◆ What you need to do
The entries follow. Copy every line in which "space" appears.

Excerpts from a dataset:
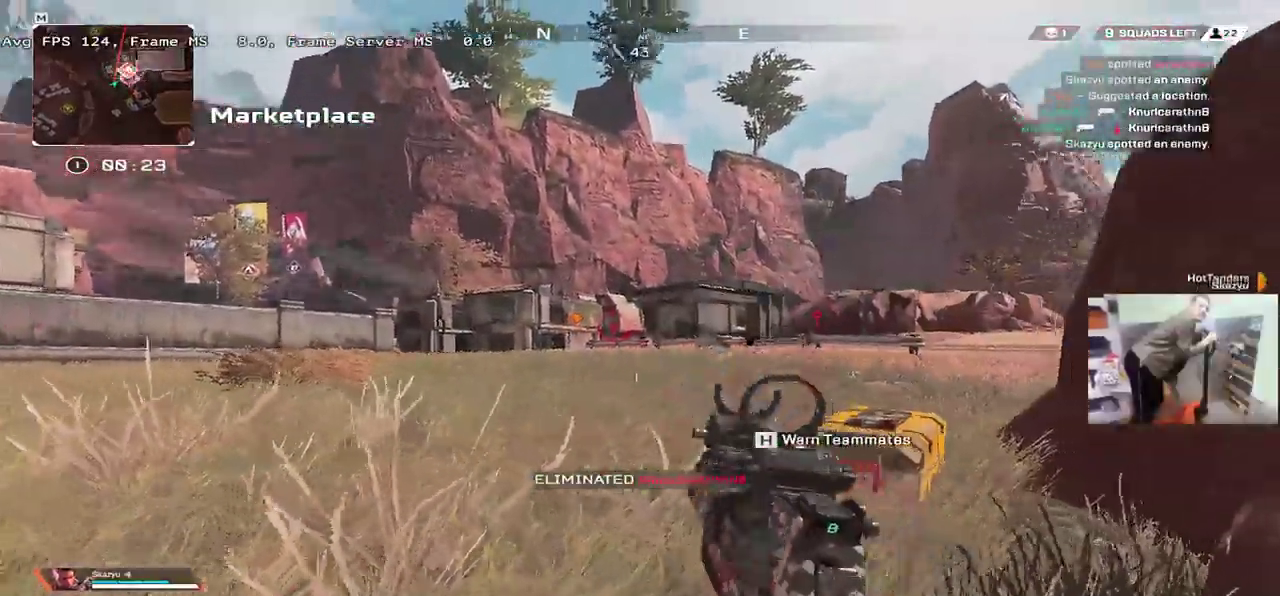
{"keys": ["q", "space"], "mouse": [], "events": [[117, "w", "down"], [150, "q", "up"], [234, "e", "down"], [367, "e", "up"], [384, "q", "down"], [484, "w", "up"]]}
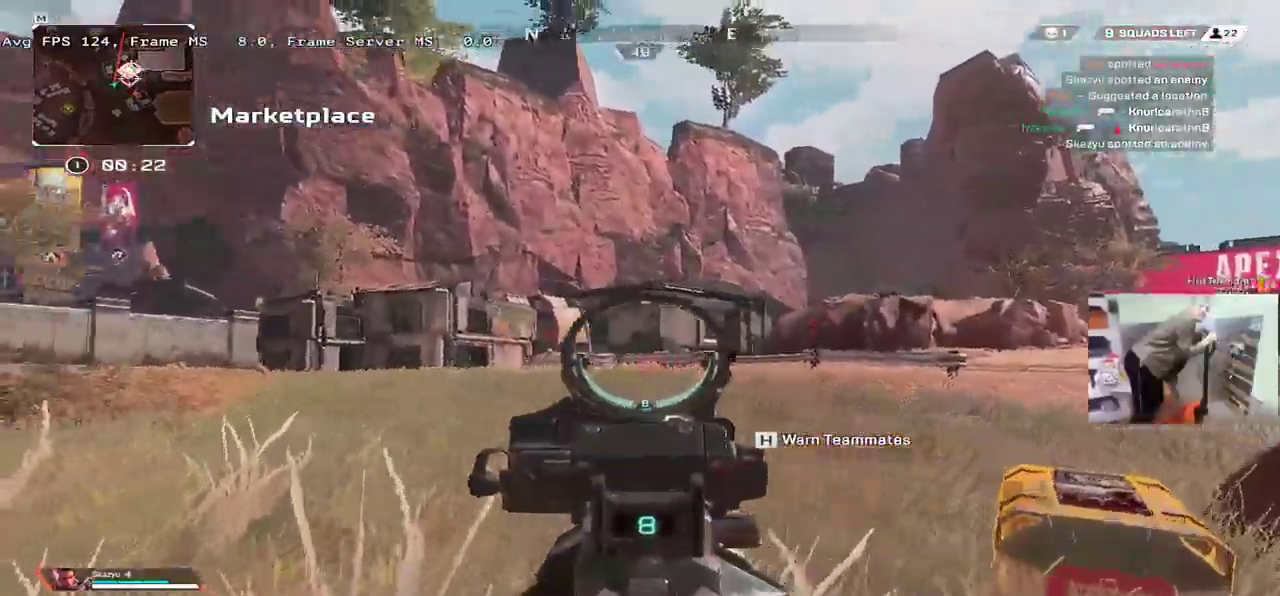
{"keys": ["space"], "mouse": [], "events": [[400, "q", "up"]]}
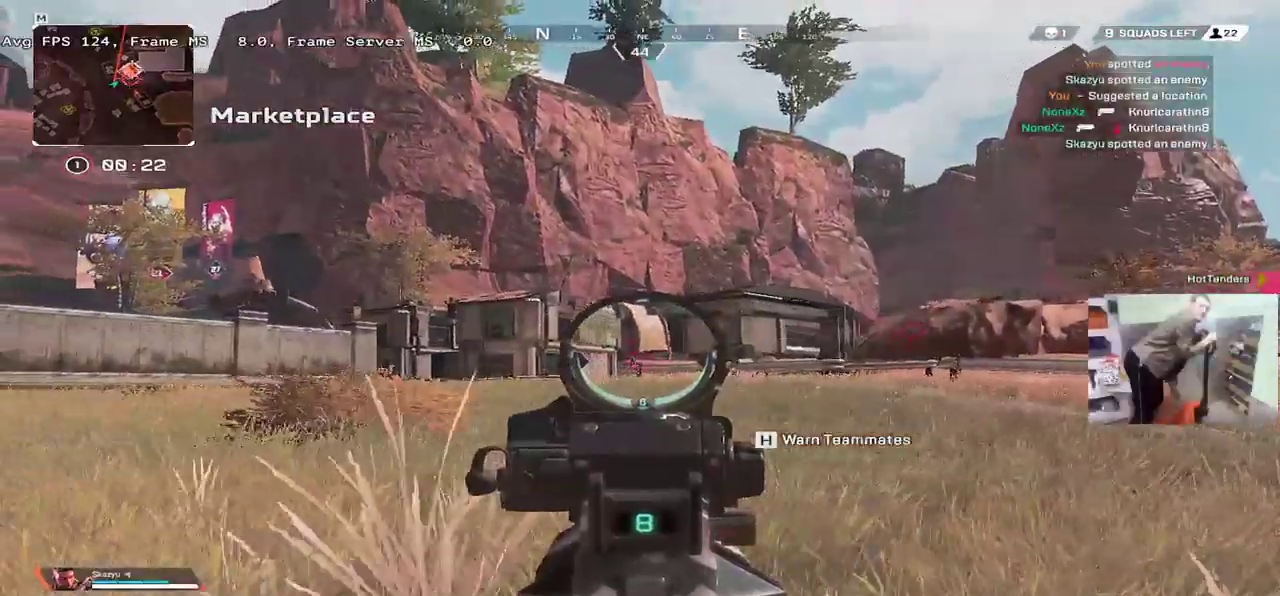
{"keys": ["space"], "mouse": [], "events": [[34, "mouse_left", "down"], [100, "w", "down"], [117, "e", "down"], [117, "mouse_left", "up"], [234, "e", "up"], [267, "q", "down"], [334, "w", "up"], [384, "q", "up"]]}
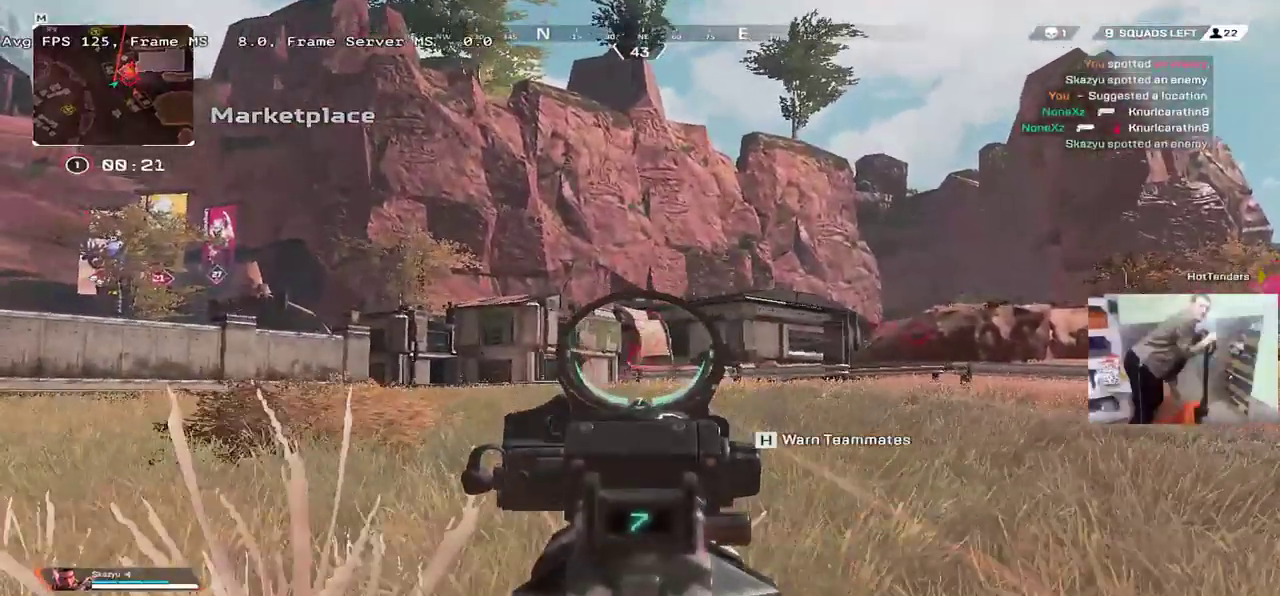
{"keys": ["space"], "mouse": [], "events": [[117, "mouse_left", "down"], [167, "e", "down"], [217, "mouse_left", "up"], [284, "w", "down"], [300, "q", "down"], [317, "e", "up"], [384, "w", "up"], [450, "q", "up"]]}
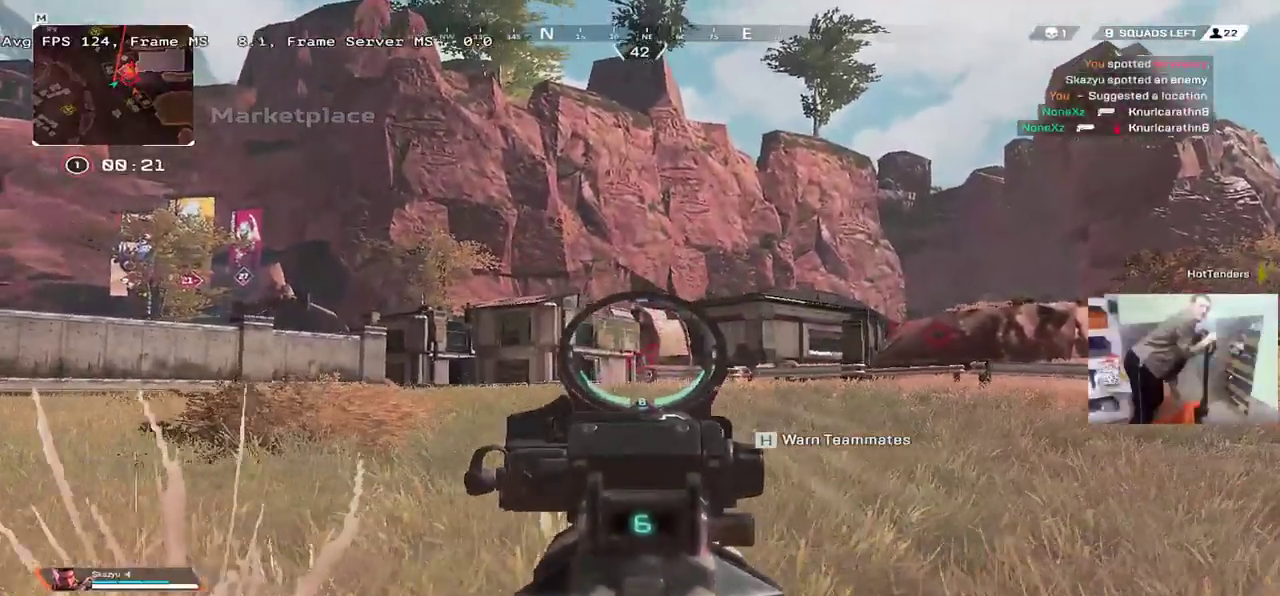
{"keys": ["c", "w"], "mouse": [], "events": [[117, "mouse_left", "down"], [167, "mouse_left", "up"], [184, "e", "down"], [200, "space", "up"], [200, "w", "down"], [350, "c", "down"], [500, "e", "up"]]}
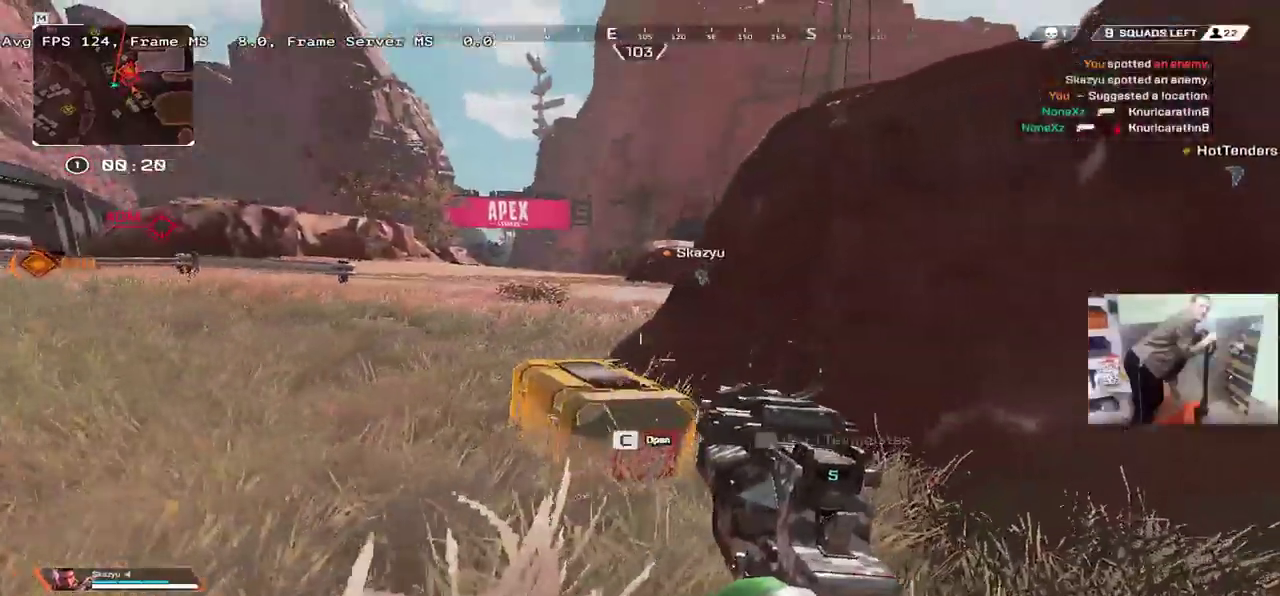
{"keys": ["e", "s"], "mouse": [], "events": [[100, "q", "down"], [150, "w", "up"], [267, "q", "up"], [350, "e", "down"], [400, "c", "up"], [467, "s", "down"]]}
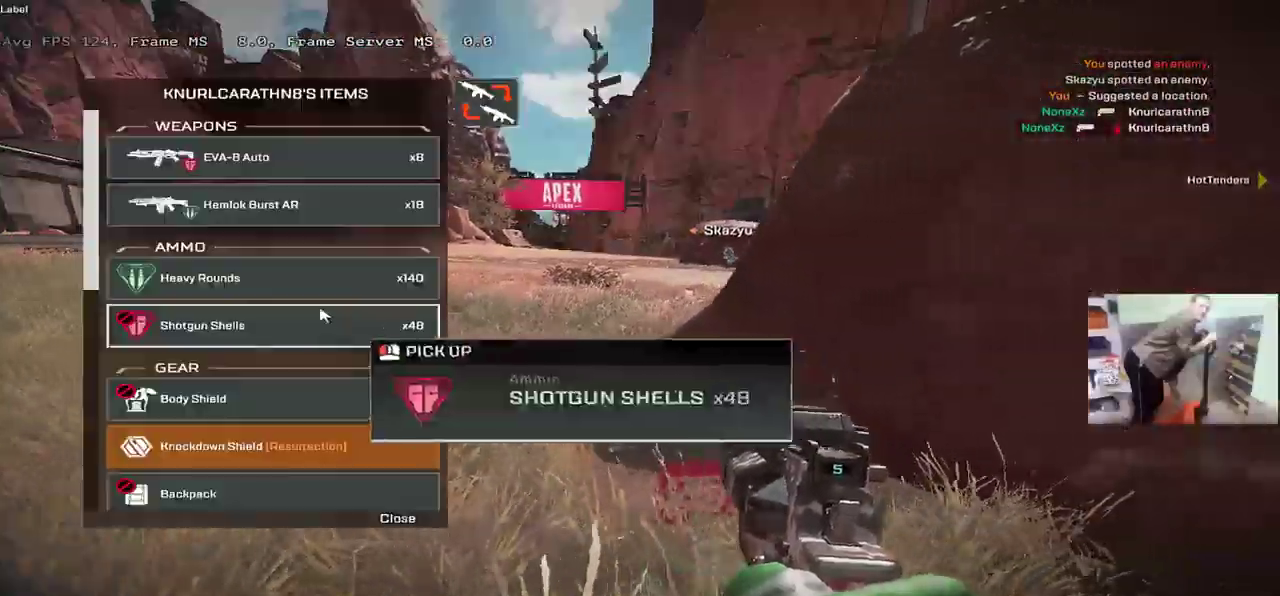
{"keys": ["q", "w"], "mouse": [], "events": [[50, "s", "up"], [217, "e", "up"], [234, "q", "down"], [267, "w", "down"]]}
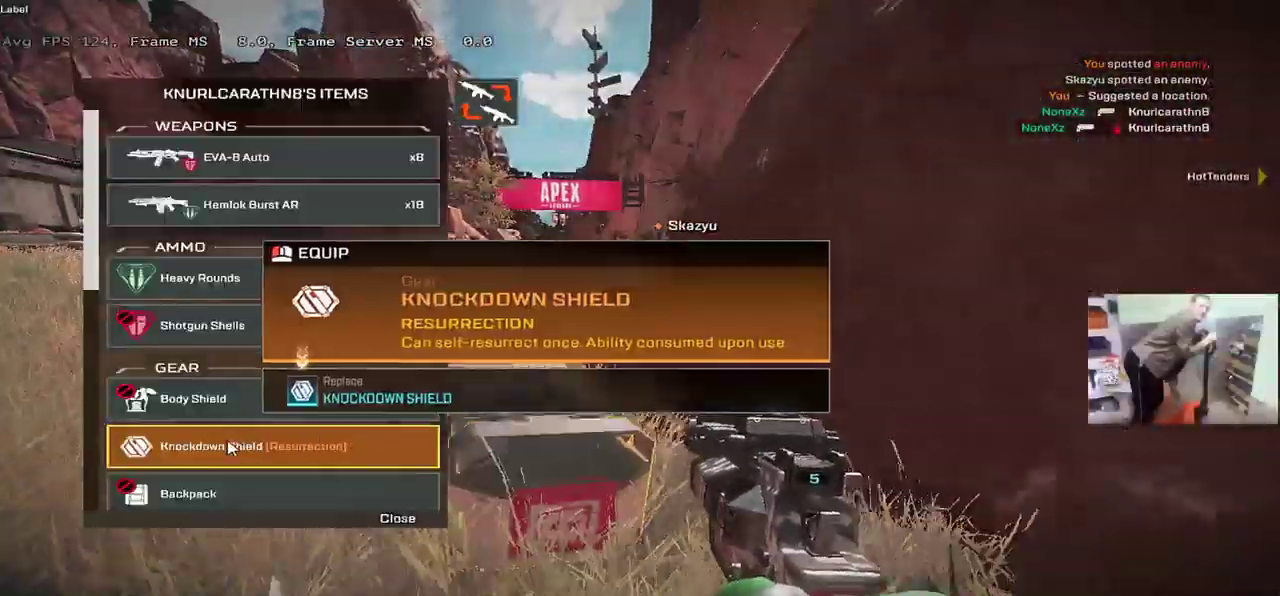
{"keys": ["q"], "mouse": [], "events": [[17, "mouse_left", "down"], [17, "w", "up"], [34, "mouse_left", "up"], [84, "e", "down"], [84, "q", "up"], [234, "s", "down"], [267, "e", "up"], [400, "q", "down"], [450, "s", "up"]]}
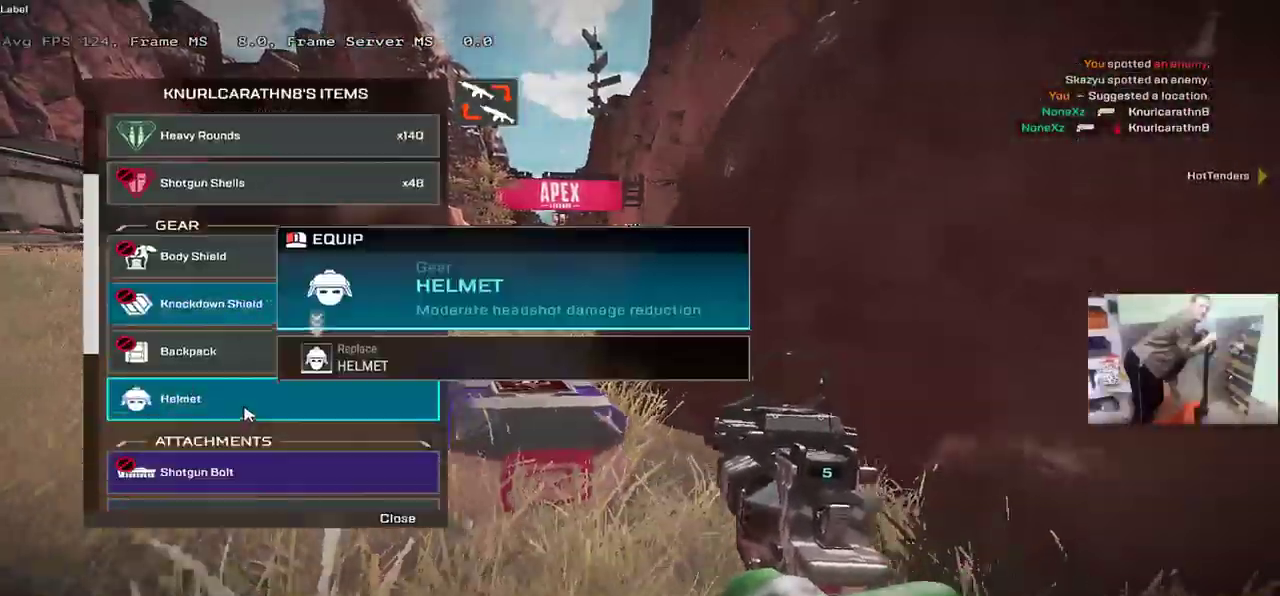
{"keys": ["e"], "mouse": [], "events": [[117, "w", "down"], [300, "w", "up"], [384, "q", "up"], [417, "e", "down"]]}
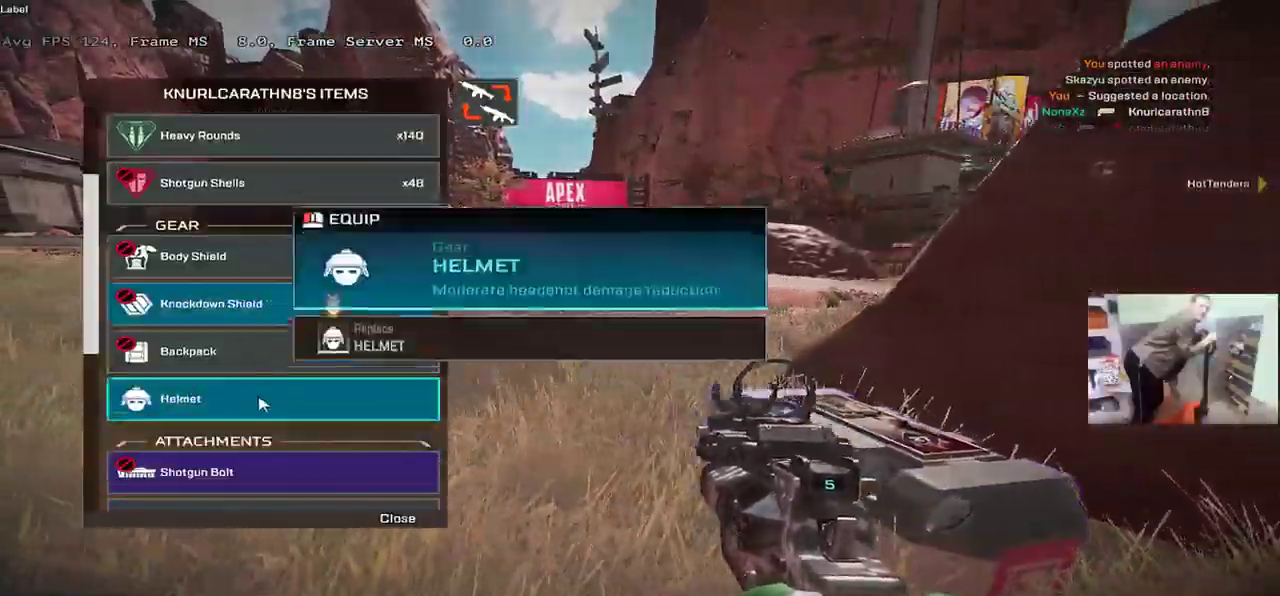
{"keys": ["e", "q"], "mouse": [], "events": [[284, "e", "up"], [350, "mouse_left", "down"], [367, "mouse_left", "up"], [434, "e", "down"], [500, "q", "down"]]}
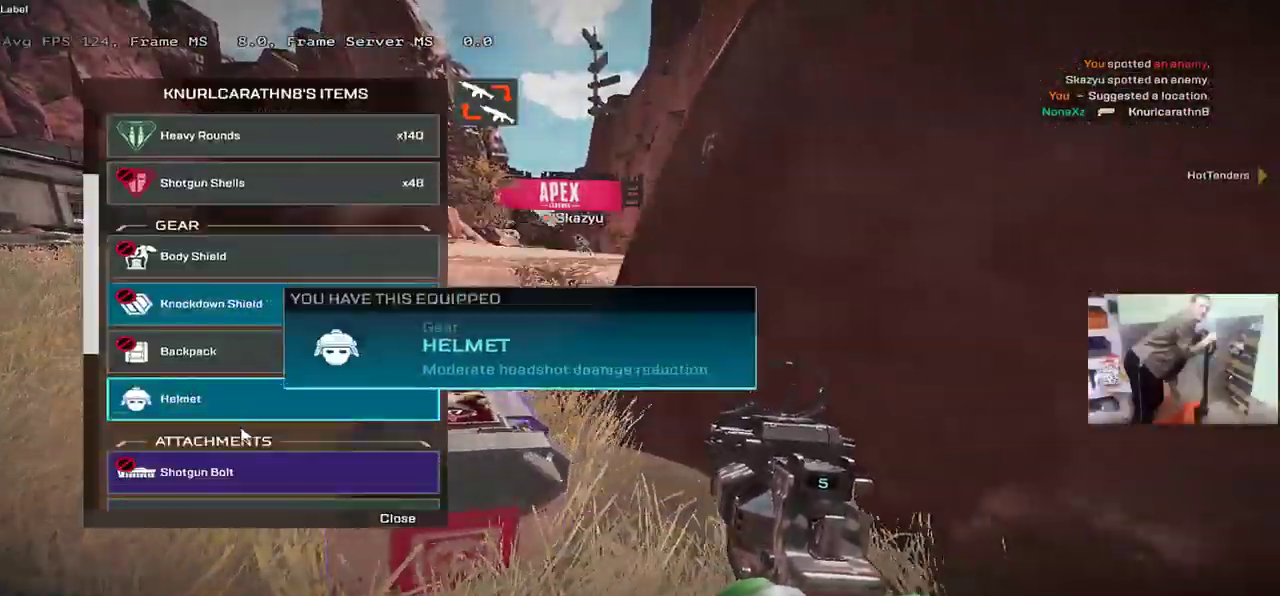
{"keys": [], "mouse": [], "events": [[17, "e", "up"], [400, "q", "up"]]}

◆ Reply
{"keys": ["q", "space"], "mouse": [], "events": [[117, "w", "down"], [150, "q", "up"], [234, "e", "down"], [367, "e", "up"], [384, "q", "down"], [484, "w", "up"]]}
{"keys": ["space"], "mouse": [], "events": [[400, "q", "up"]]}
{"keys": ["space"], "mouse": [], "events": [[34, "mouse_left", "down"], [100, "w", "down"], [117, "e", "down"], [117, "mouse_left", "up"], [234, "e", "up"], [267, "q", "down"], [334, "w", "up"], [384, "q", "up"]]}
{"keys": ["space"], "mouse": [], "events": [[117, "mouse_left", "down"], [167, "e", "down"], [217, "mouse_left", "up"], [284, "w", "down"], [300, "q", "down"], [317, "e", "up"], [384, "w", "up"], [450, "q", "up"]]}
{"keys": ["c", "w"], "mouse": [], "events": [[117, "mouse_left", "down"], [167, "mouse_left", "up"], [184, "e", "down"], [200, "space", "up"], [200, "w", "down"], [350, "c", "down"], [500, "e", "up"]]}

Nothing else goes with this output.